With four days between outings, many starting pitchers develop side hobbies to maintain their sanity throughout the lengthy baseball season. Many play guitar and others take advantage of Netflix's extraordinary selection. Sacramento River Cats' hurler Bruce Billings has resorted to his childhood passion of drawing to pass the time.
|Billings' sketch of Sacramento teammate Sonny Gray. Many of Billings' creations can be found in the Media Gallery of Billings' Twitter account, @BrucieJr.|
"I've been drawing since I can remember," Billings said. "My dad would do construction jobs and he would have these big pieces of paper he would use for blue prints...I used to take a couple of sheets and cover the whole thing with a scene from Ninja Turtles or a Star Wars scene."
Lately, Billings has gifted social media with a slew of iPad-created caricatures of teammates within the organization, many of which the players have used as their Twitter avatars.
While the right-hander enjoys the light-hearted reactions from his teammates he gets from his comical illustrations, his love of creating art came from his family's appreciation for it.
"My mom, my sisters and my brother loved seeing me draw. I loved the way it made me feel to see them happy with what I did," Billings said.
"I just kept doing it and practicing and learning new tricks from watching cartoons or reading comics, I'd look at different styles. Now I just do it for fun. I still get that same feeling when I draw something for somebody and they really like it."
Because of his love for Star Wars as a kid, Billings said one of his favorites he's done this season was a depiction of Evan Scribner, draped in the famous Boba Fett getup. Other honorable mentions include a drawing of Michael Taylor as "The Black Power Ranger."
Billings and Taylor have been roommates for the last few seasons and the 6'5'' Taylor has been the subject of a number of his pieces.

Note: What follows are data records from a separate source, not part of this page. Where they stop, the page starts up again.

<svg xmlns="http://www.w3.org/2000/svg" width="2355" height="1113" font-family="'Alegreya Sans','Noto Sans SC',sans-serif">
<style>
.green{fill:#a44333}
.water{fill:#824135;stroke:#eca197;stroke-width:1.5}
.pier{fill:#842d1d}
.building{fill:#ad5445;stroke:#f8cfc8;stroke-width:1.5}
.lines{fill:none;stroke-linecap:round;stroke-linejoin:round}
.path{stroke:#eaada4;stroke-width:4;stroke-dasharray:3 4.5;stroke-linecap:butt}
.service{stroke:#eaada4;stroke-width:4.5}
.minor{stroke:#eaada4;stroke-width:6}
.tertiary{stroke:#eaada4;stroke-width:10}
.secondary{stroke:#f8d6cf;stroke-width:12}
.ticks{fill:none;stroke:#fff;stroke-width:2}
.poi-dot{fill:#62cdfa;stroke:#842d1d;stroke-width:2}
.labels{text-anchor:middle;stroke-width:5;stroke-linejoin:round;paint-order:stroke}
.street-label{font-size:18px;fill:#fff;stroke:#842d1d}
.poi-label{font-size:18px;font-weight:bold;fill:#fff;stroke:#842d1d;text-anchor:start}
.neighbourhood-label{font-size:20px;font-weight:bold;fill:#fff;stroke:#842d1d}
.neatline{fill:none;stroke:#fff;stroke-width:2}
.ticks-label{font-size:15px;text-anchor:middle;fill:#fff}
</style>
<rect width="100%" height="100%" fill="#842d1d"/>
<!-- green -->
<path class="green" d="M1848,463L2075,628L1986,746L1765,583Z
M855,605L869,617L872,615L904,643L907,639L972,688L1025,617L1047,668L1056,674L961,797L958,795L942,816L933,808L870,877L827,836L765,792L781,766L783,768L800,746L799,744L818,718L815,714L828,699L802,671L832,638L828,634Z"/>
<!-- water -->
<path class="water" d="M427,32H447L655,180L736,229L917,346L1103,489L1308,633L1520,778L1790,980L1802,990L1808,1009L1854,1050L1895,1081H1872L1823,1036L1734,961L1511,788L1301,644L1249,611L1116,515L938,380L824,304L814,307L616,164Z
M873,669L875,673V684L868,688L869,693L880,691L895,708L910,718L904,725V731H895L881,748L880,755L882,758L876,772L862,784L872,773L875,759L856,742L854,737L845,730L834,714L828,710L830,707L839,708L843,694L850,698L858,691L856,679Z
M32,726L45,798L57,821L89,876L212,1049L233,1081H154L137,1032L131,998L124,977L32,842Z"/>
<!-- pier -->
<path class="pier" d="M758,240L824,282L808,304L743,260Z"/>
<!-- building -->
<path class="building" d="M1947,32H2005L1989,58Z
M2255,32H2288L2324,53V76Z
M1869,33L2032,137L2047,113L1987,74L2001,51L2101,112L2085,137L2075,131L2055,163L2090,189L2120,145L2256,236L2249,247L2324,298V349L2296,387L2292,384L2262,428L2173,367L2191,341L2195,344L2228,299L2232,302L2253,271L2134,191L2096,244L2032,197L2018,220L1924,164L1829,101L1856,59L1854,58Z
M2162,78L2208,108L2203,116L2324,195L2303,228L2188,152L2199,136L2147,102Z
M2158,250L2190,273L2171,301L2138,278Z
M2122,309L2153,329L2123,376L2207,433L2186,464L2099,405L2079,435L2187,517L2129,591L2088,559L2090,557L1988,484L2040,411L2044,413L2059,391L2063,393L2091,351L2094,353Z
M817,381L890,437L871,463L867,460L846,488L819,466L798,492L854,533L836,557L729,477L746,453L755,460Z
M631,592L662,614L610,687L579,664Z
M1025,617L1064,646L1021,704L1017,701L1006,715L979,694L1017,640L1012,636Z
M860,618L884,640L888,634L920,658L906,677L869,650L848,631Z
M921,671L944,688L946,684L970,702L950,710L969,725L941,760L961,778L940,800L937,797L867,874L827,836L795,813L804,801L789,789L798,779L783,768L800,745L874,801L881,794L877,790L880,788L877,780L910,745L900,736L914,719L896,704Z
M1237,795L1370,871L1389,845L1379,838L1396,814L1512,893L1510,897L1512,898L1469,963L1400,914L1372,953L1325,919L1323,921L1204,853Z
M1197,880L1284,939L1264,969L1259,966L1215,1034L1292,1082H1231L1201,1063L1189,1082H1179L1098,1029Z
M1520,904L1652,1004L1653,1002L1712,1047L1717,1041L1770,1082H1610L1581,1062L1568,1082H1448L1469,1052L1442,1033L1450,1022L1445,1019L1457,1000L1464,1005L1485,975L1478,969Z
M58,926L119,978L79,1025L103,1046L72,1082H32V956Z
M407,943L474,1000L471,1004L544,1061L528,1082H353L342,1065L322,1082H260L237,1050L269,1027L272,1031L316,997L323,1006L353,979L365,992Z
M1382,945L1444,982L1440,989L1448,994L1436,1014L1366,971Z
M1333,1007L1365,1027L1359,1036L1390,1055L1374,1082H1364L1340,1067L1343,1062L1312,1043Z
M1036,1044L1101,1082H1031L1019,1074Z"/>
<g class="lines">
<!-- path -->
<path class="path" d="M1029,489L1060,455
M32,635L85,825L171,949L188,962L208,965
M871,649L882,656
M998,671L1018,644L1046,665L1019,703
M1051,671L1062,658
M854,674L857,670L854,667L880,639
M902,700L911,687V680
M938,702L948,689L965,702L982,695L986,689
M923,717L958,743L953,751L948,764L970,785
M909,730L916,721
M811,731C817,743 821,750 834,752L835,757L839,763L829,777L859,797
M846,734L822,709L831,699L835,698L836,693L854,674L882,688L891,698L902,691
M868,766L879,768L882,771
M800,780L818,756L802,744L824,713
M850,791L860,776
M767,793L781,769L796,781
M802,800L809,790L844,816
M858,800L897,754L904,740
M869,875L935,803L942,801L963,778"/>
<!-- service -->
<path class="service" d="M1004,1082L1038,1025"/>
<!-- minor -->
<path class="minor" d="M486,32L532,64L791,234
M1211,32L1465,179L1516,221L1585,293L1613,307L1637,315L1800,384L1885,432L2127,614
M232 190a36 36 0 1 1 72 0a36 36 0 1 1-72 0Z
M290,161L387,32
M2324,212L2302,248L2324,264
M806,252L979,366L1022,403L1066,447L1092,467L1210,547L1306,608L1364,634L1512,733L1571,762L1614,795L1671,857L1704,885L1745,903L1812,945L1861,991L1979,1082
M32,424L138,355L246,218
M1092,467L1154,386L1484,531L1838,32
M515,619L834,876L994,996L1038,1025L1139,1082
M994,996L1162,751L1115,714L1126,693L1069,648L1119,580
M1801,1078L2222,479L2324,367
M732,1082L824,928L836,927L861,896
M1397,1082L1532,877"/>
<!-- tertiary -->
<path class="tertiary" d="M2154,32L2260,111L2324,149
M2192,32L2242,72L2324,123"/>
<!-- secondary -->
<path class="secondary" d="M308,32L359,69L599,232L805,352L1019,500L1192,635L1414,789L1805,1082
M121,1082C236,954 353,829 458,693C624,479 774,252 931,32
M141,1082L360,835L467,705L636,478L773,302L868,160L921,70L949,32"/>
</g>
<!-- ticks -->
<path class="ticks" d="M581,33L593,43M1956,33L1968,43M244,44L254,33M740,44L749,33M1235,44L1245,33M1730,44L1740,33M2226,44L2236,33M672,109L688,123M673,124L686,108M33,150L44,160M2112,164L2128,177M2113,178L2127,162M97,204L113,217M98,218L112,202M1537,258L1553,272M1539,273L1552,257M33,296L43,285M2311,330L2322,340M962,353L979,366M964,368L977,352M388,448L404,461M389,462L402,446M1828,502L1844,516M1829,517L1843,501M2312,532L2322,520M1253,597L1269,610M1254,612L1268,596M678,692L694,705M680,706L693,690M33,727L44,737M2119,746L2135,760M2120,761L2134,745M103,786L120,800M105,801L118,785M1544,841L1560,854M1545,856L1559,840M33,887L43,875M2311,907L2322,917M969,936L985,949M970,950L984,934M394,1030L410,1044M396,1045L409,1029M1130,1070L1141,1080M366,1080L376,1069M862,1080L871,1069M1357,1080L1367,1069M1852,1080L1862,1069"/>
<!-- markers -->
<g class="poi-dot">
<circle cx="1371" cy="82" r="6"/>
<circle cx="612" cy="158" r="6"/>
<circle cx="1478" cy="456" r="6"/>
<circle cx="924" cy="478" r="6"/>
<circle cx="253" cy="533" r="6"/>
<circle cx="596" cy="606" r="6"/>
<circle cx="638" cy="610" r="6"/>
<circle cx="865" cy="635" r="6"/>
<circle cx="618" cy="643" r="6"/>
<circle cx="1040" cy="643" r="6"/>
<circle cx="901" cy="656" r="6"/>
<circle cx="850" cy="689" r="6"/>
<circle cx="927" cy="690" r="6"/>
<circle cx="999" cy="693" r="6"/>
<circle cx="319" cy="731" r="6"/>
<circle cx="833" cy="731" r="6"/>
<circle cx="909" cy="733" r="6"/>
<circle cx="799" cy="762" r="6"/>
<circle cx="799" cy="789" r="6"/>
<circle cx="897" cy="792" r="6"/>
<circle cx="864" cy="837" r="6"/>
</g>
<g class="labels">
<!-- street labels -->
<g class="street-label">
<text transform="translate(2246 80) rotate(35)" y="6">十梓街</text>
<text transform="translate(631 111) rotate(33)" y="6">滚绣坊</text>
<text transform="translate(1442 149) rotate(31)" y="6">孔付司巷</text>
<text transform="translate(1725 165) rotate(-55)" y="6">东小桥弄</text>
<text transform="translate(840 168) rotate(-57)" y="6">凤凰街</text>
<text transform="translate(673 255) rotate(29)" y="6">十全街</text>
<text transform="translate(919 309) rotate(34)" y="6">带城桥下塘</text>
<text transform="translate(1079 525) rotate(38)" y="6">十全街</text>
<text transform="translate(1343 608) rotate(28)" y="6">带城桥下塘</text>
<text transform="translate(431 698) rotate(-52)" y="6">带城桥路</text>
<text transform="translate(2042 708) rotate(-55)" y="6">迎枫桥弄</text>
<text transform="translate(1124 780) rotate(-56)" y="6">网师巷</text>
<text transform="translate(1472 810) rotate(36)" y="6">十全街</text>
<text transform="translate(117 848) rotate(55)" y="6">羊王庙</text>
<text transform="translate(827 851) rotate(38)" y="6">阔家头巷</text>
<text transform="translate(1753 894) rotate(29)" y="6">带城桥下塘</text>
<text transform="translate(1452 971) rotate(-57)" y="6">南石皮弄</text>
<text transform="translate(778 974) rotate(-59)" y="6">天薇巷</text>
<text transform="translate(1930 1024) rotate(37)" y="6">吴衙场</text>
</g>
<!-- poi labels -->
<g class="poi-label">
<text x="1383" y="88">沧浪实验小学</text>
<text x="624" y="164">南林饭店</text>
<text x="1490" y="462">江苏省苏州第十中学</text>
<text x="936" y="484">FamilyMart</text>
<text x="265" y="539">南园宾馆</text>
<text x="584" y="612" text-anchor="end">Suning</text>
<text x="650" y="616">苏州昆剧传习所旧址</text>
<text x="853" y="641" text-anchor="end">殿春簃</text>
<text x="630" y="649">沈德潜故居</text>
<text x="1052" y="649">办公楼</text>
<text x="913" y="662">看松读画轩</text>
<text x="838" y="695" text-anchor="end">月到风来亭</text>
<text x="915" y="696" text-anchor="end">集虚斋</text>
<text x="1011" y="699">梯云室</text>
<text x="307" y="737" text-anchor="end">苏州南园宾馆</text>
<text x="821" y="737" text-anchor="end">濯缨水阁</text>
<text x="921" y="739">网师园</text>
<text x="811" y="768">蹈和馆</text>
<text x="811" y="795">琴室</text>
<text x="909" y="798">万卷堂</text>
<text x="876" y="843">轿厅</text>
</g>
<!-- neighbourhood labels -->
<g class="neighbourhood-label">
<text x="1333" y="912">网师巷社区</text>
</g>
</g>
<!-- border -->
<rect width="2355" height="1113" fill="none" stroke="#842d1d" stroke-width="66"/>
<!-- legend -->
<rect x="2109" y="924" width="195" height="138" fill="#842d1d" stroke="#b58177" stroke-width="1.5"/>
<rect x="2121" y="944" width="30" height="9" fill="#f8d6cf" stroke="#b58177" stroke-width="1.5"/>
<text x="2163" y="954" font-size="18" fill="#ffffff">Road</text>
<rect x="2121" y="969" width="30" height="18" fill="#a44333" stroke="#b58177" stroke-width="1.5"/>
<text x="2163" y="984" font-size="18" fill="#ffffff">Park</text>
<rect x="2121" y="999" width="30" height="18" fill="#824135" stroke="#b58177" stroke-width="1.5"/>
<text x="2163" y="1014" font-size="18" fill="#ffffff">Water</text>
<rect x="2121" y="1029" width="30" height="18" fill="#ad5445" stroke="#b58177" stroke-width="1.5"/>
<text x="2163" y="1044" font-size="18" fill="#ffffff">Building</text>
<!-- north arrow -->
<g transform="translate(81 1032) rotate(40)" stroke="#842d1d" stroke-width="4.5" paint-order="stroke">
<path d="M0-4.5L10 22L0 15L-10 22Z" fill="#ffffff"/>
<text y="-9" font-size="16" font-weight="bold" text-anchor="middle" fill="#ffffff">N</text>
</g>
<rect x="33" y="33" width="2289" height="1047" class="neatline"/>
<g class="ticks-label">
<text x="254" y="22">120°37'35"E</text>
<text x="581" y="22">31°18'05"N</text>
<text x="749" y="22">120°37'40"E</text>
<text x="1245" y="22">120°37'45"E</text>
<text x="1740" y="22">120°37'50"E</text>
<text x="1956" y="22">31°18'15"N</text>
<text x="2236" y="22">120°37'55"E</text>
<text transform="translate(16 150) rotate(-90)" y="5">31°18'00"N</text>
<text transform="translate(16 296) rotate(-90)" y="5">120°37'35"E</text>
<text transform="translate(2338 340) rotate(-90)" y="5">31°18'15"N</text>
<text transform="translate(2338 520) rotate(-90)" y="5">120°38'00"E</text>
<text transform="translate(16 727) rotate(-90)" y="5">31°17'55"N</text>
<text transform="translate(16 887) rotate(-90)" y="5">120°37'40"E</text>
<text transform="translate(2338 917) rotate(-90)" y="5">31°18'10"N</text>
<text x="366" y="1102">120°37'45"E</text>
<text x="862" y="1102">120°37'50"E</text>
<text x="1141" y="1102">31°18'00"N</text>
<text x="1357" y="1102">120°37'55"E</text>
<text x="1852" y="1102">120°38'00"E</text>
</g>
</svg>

Twitter has given Billings (@BrucieJr) an outlet to showcase his more elaborate drawings as well. Most are highly detailed and well-shaded portraits of super heroes or family members. But there's also a great depiction of a collision at home plate between a base runner and catcher with an umpire in close observation. In the background are a number of expressive fans anxiously awaiting the call. That sketch was made with graphite pencil, according to the tweet containing the picture.
Another interesting piece is a person falling through toward a group of skyscrapers emerging from a layer of clouds. That drawing took three different types of pencils and was finished on February 26 in a Starbucks in San Francisco.
"Just when you have free time in the clubhouse," Billings said. "I like drawing when I want to keep my mind clear – give me something to focus on until we stretch or until the game starts."